- Born: January 27, 1965 (age 61) Qingdao, China
- Genres: Classical
- Occupations: Clarinetist, teacher, entrepreneur, author
- Instrument: Clarinet
- Years active: 1991–present
- Label: Mark Records
- Website: bmf.org.cn/en/yinyuejie14_yishujia_xiangxi_fanlei.html

= Fan Lei (clarinetist) =

Fàn Lei (Chinese: 范磊; born January 27, 1965) is a Chinese–American clarinetist, teacher, author, and entrepreneur. Fàn Lei has performed as a clarinet soloist and recitalist throughout the United States, Canada, Europe and Asia. He won first prize at the 1985 Chinese National Clarinet competition and was chosen to represent the People's Republic of China at the Toulon International Competition in France, where he also won honors. He has authored several books on clarinet technique and is currently a professor at the Central Conservatory of Music in Beijing, China and a visiting professor at Xi'an Conservatory of Music and Shenyang Conservatory of Music. He is the founder of the International Mozart Clarinet Competition and the International Wind and Percussion Music Festival.

==Early life==
Fàn Lei was born in Qingdao, China in 1965. At the age of twelve, he left home to study in Beijing at the Central Conservatory of Music primary school. He would go on to study with some of the world's finest clarinetists including Tao Chunxiao, Elsa Ludewig-Verdehr, Lawrence McDonald, David Shifrin, Fred Ormand, and Kalmen Opperman. He was awarded top prize at the International Young Clarinetist Competition in Seattle, Washington, and was one of two finalists along with Todd Palmer in the 1991 Young Concert Artists International Auditions in New York City. He received his bachelor's degree from the Oberlin Conservatory of Music and graduate degrees from the Yale School of Music.

==Career==

===Performing===
Fàn Lei's playing has been broadcast in the United States (WQXR-FM) and Canada (CBC/Radio-Canada) and he has appeared on Chinese, American and European television. He has collaborated with many of the world's leading musicians such as Patrick Gallois, Stephen Maxym, Edgar Meyer, Richard Killmer, David Shifrin, the Muir String Quartet among others. He was principal clarinet of the Green Bay Symphony Orchestra and is a founding member of the Norfolk Trio at the Norfolk Chamber Music Festival in Connecticut. He has been a visiting artist at the Banff Centre for the Arts and has made recordings of Francis Poulenc, Claude Debussy, Sergey Prokofiev, Béla Bartók and George Gershwin.

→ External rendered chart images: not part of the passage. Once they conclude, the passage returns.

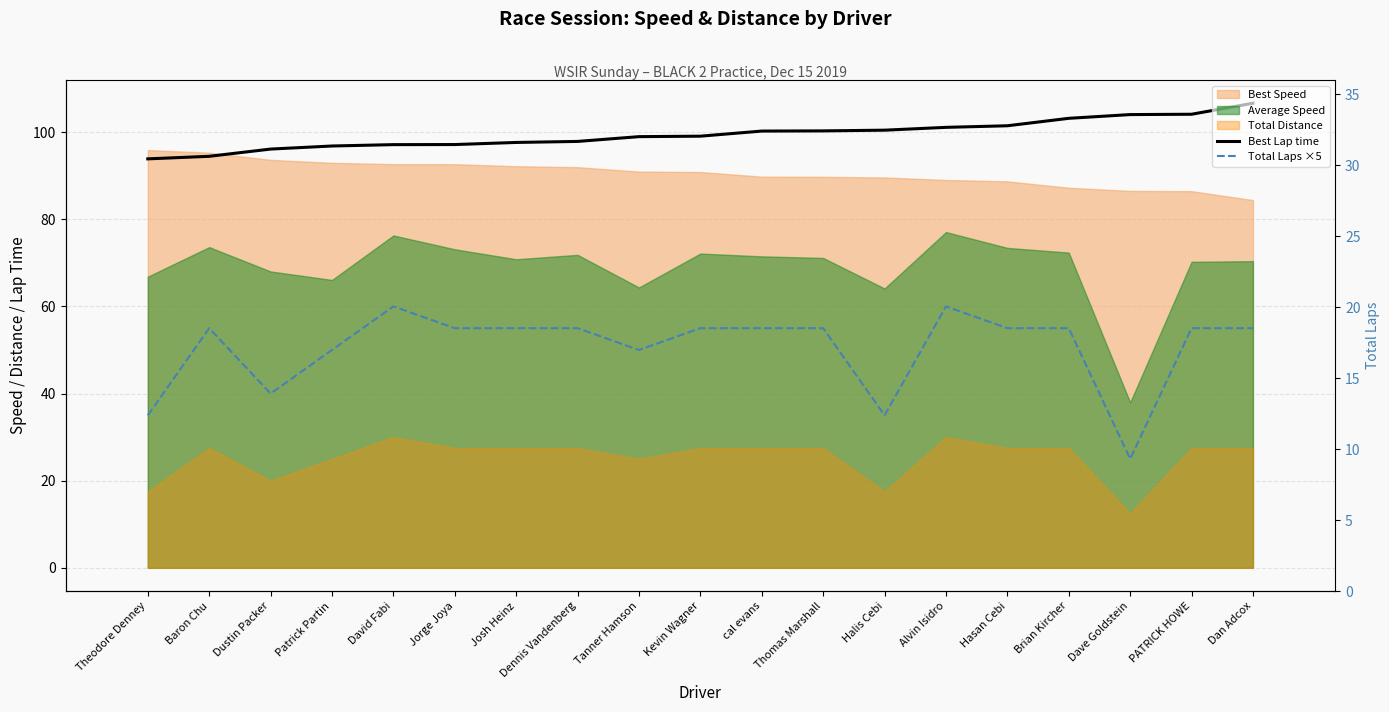

At which label does Best Lap time reach its peak?

Dan Adcox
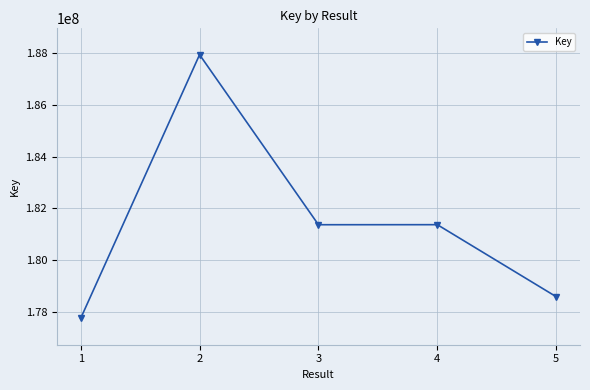

Count the number of data series in this chart.

1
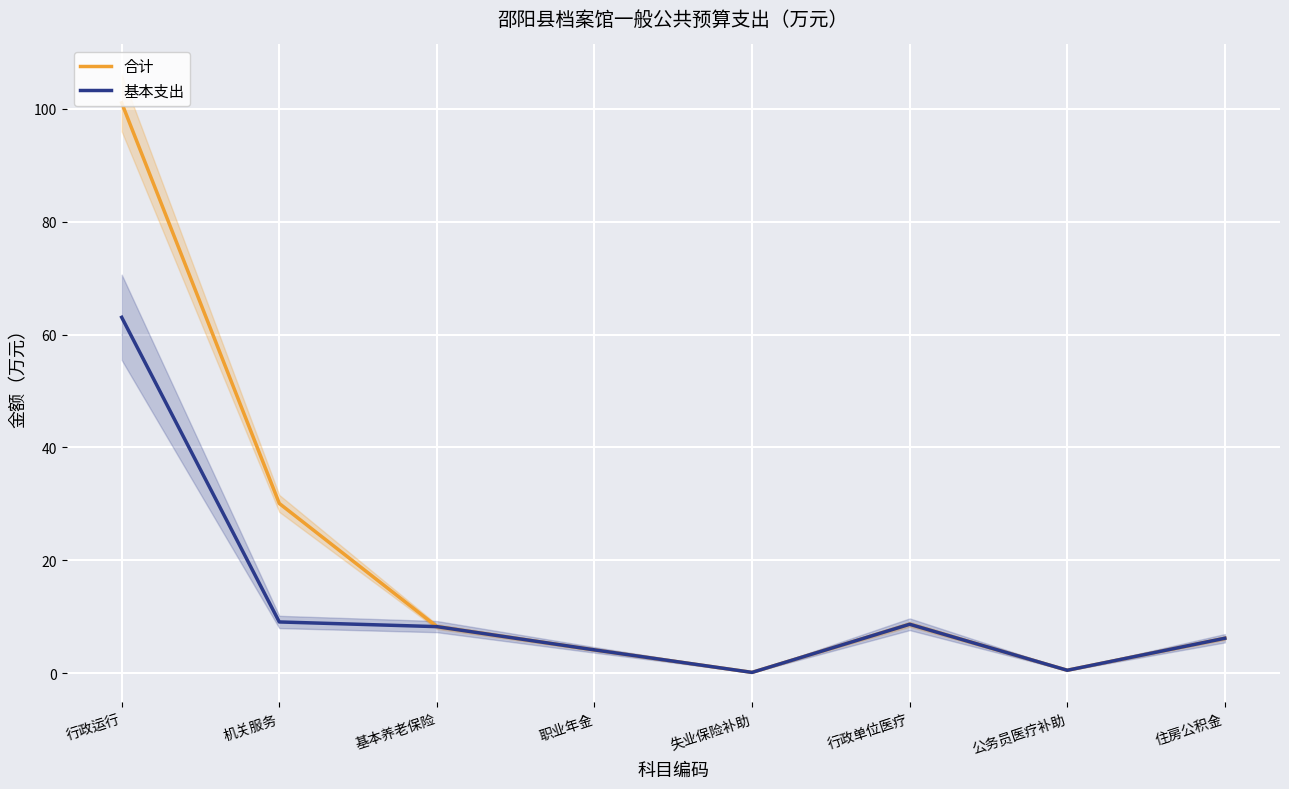

True or false: 合计 has more than 2 interior local peaks.

False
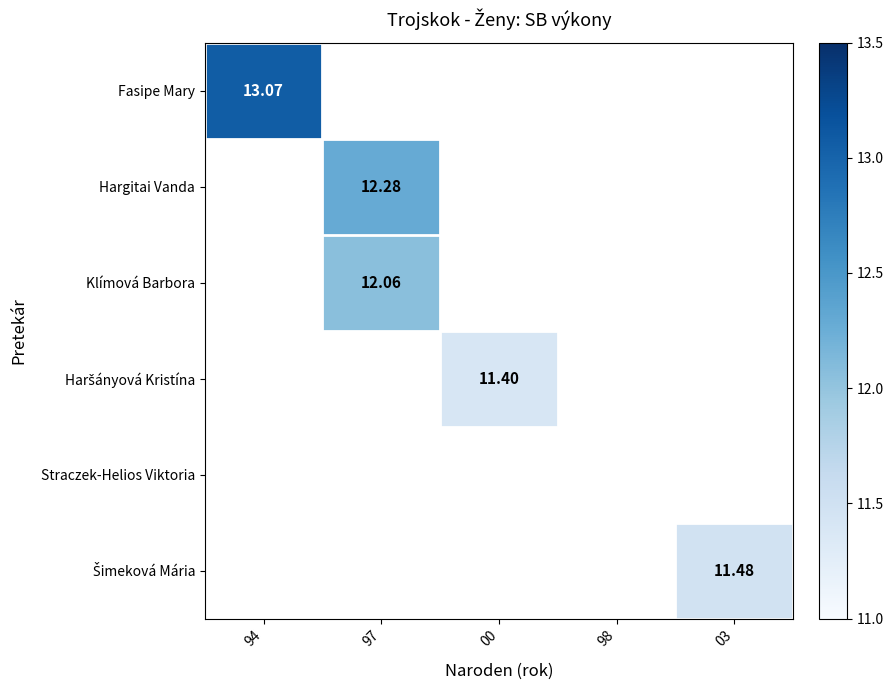

Which series has the largest range (max minus min)?

Fasipe Mary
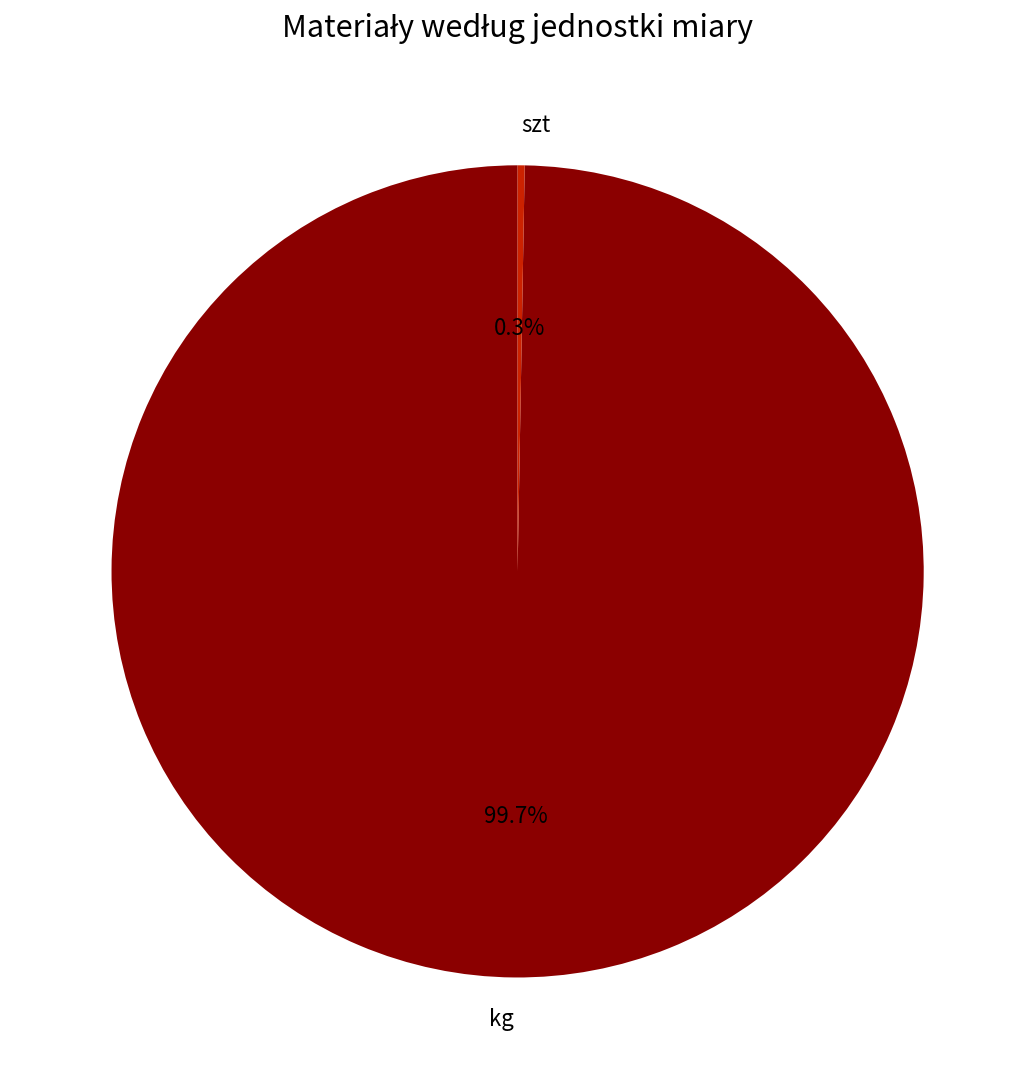

To the nearest percent, what is the difference between the szt and kg slice percentages?

99%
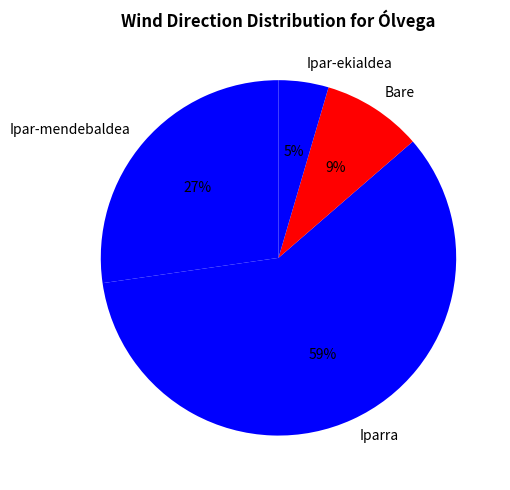

Do Ipar-mendebaldea and Bare together represent more than half of the pie?

No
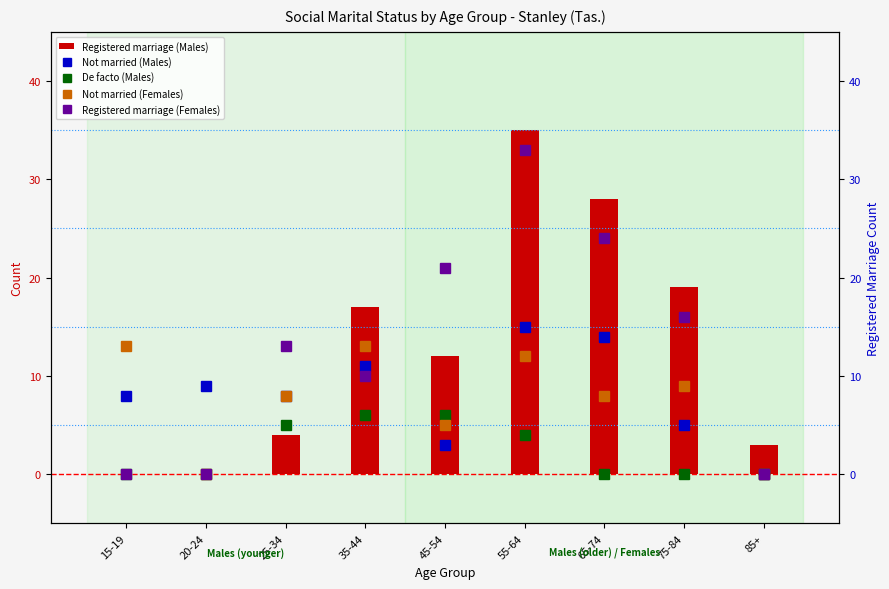

What is the label of the 5th bar from the left?

45-54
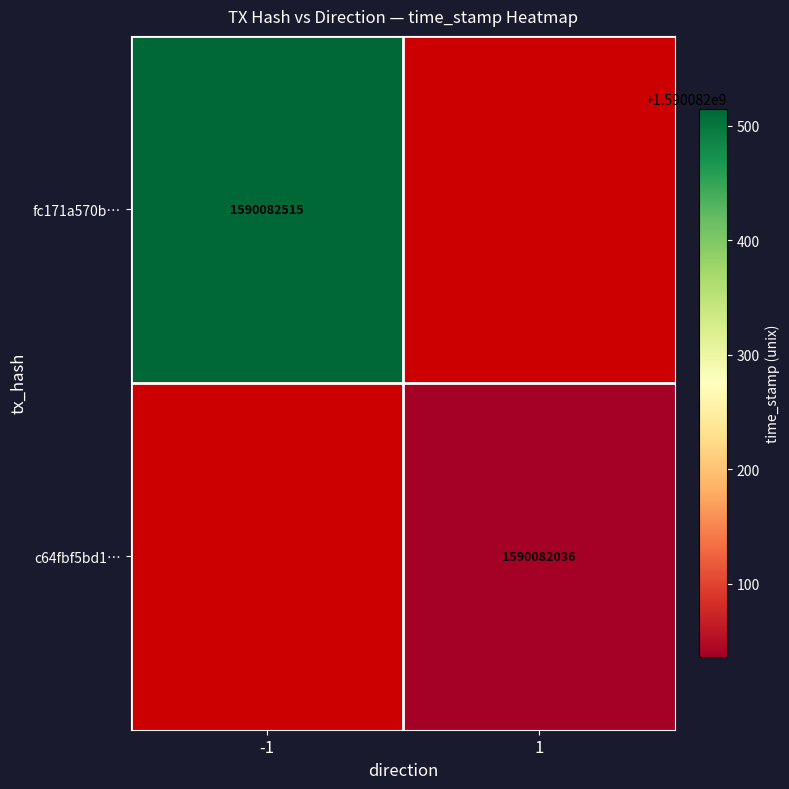

Which series has the widest spread of values?

fc171a570b01a3e540edc1c7612243178cbac31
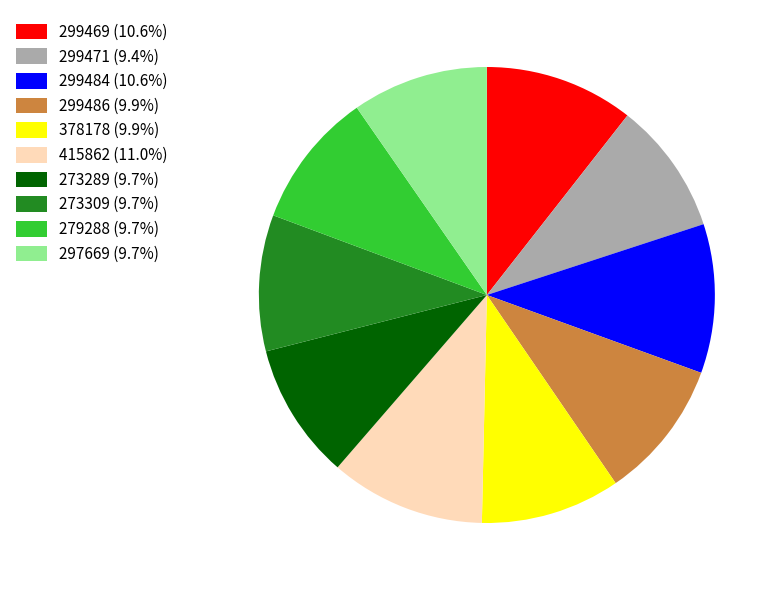

Is there a majority slice in this chart?

No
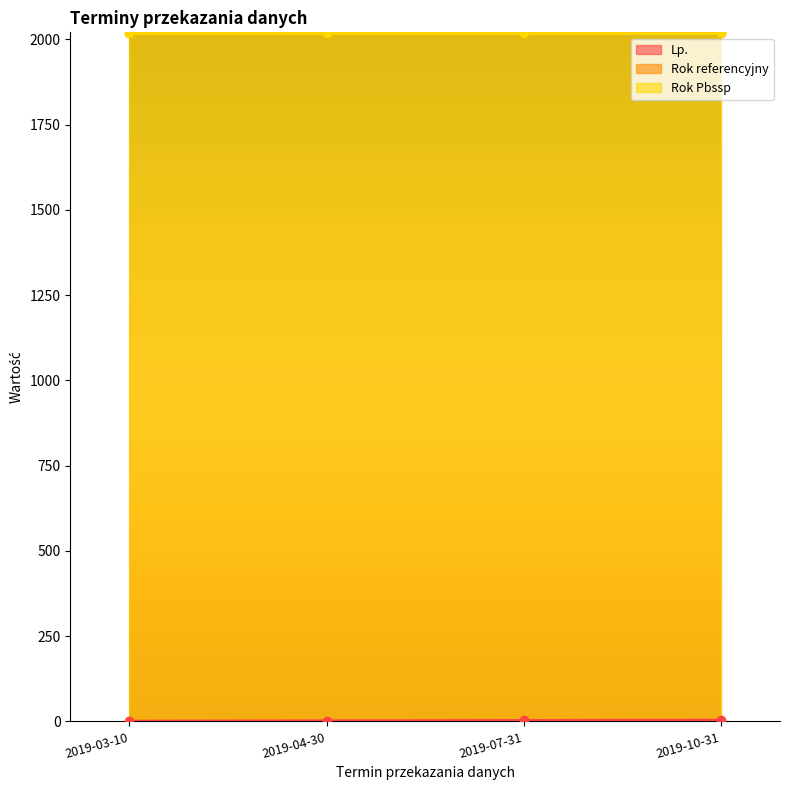

What is the spread (max minus min) of values at 2019-10-31?

2015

===Notable performances===
Fàn Lei gave Sextet (Penderecki) its North American premier and premiered James Cohen's Three Pieces for Clarinet. He has performed as a soloist for the United States Secretary of State and the Prime Ministers of Canada and the United Kingdom.

==Teaching==
Fàn Lei is currently a professor at the Central Conservatory of Music in Beijing, China and a visiting professor at Xi'an Conservatory of Music and Shenyang Conservatory of Music. He was a professor of music and chair of the Wind, Brass and Percussion Department at Lawrence University from 1993 to 2006. He has given master classes at the Yale School of Music, Juilliard School, Manhattan School of Music, Oberlin Conservatory of Music, National Taiwan University of Arts, Interlochen Center for the Arts, the Banff Centre for the Arts and several academies in China including The China Army Music Academy.

His students have been awarded top prizes at the 2011 Ghent International Clarinet Competition in Belgium, 2014 and 2010 Mravinsky International Competition in St. Petersburg, 2013 and 2011 Mozart International Clarinet Competition in Beijing, 2014 Konrad Wolff-Ilse Bing Competitions in the United States, Golden Bell Awards, and numerous others throughout the world. Other students have gone on to join the faculties of various universities and professional ensembles.

===Competition Adjudication===
Fàn Lei served as a judge for the 2014 Markneukirchen clarinet competition in Germany, 2014 Chinese Music Golden Bell Awards, 2010 Ghent International Clarinet Competition in Belgium, the 2009 and 1998 International Clarinet Competition in China and the National Arts Club Clarinet Competition in New York City.

==Business career==
Fàn Lei founded the International Mozart Clarinet Competition, a prestigious competition held annually in Beijing, China. He also established the International Wind and Percussion Music Festival which draws hundreds of top music students each year from around the world. He was also the Artistic Director for the 2002 and 2005 International Clarinet and Saxophone Festival in Xi’an, China.